City of Albuquerque opens $17 million transitional housing facility for homeless youth

Program in renovated hotel will house 41 residents and teach life and job skills

Published

Within the first 48 hours a teenager is on the streets, 1 in 3 of them is approached by human traffickers.

They may have aged out of the foster care system or run away from home, but regardless, teenagers and young adults are seen as easy targets, said Jess Orr, a project manager at the New Mexico Dream Center, an organization that works to combat human trafficking and support survivors.

Many youth end up on the streets because there isn’t an in-between option: they’re too old to be in the care of the Children, Youth and Families Department and too young to fend for themselves in adult homeless shelters.

On Tuesday, the city of Albuquerque officially opened a $17 million transitional housing facility for homeless youth, aged 18 to 24, that will provide housing, case management and life skills training.

“We can’t replace a loving family but we sure can give them the tools and support they need,” said City Councilor Renée Grout.

The Gateway Young Adult Housing Navigation Center, operated by Youth Development Inc., will welcome its first residents in a week after four years of fundraising, planning and construction.

To celebrate the opening, community members and leaders brought housewarming gifts. A pile of duvet covers, yoga mats, board games and plastic plants piled high in one corner as leaders got a first tour of the building. Grout, one of the leaders integral to the program’s creation, said she hopes the colorful gifts make the new residents feel at home at last.

A second life

The now turquoise latticed building on San Mateo and Cutler NE has come a long way.
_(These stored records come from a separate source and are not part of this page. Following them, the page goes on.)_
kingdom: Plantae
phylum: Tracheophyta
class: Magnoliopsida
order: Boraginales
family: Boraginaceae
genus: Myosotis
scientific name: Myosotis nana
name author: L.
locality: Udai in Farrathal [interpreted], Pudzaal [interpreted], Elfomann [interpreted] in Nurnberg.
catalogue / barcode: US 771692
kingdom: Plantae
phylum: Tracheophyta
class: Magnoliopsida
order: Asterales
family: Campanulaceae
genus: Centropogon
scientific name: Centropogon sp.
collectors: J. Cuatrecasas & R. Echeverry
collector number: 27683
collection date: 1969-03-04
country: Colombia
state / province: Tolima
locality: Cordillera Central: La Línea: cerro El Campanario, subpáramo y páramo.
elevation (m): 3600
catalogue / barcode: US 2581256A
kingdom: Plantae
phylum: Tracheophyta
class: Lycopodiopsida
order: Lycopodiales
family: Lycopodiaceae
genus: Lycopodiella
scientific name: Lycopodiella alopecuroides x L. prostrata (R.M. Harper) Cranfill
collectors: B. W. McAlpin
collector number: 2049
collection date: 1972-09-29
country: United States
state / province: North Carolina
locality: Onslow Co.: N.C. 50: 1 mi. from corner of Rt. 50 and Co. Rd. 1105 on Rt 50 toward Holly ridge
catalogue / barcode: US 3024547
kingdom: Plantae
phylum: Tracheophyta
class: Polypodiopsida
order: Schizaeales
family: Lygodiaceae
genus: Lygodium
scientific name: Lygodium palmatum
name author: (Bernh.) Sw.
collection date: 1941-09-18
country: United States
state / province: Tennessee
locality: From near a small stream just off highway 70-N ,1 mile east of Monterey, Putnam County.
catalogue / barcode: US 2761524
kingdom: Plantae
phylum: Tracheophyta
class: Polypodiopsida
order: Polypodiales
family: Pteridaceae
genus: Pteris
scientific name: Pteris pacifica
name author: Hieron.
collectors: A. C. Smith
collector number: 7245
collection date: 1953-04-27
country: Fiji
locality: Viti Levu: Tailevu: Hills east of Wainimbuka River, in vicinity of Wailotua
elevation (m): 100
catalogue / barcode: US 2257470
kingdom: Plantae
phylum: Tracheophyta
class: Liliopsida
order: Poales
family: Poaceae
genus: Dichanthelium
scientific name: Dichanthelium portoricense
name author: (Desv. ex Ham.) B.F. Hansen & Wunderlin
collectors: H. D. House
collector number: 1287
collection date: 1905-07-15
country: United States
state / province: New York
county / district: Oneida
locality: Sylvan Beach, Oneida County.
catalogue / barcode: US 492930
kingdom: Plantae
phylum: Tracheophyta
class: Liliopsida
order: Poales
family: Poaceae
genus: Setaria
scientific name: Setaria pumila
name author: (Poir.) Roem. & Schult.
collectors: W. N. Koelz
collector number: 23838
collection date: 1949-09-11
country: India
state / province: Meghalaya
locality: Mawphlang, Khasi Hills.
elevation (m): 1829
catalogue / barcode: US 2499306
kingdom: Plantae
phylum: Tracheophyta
In a past life it had been a motel, which after years of neglect became a “drug den,” said Bernalillo County Commissioner Eric Olivas, who lives nearby.

“This is way more than improving the neighborhood — it’s improving life,” Olivas said during a tour of the building. “I welcome these young people to the neighborhood.”

The program is intended last 90 days and help youth experiencing homelessness learn critical life skills, reenroll in school and find jobs. However, residents can remain longer or leave early, depending on their needs, YDI staff said.

This is just the beginning.

The project has three phases, and only a third of the building has been renovated so far. This first phase will house 41 residents in dorm-style bedrooms and the subsequent phase will bump total occupancy up to 91.

While people squeezed through hallways to tour the newly renovated building, the rest of the old motel sat still. Hand-strung ristras hung from the exterior beams and beyond single-pane windows bathtubs lay on their sides in gutted hotel rooms.

City Council staff estimated that the next phase of renovation with cost around $10 million.

The current operating budget for the program is $2.3 million per year, according to the city’s 2025 contract with YDI. 

Councilors Tammy Fiebelkorn, Brook Bassan and Grout were the driving force behind the project, committing their set-aside funds and asking state lawmakers and members of New Mexico’s congressional delegation to contribute.

That initial $17 million was spent on purchasing the property and neighboring park, removing asbestos and fully renovating a third of the building. Requests for more funding are expected to crop up during the next budgeting process this summer. 

Seeing the project she began in her first term come to fruition has special significance for Fiebelkorn.

“I was unhoused as a teenager,” she said.

After finally getting her first apartment, she didn’t know how to cook or how to get the electricity turned on.

“They seem like obvious things to all of us, but if nobody teaches you — you don’t know,” Fiebelkorn said.

She hopes this place will be the helping hand she never had.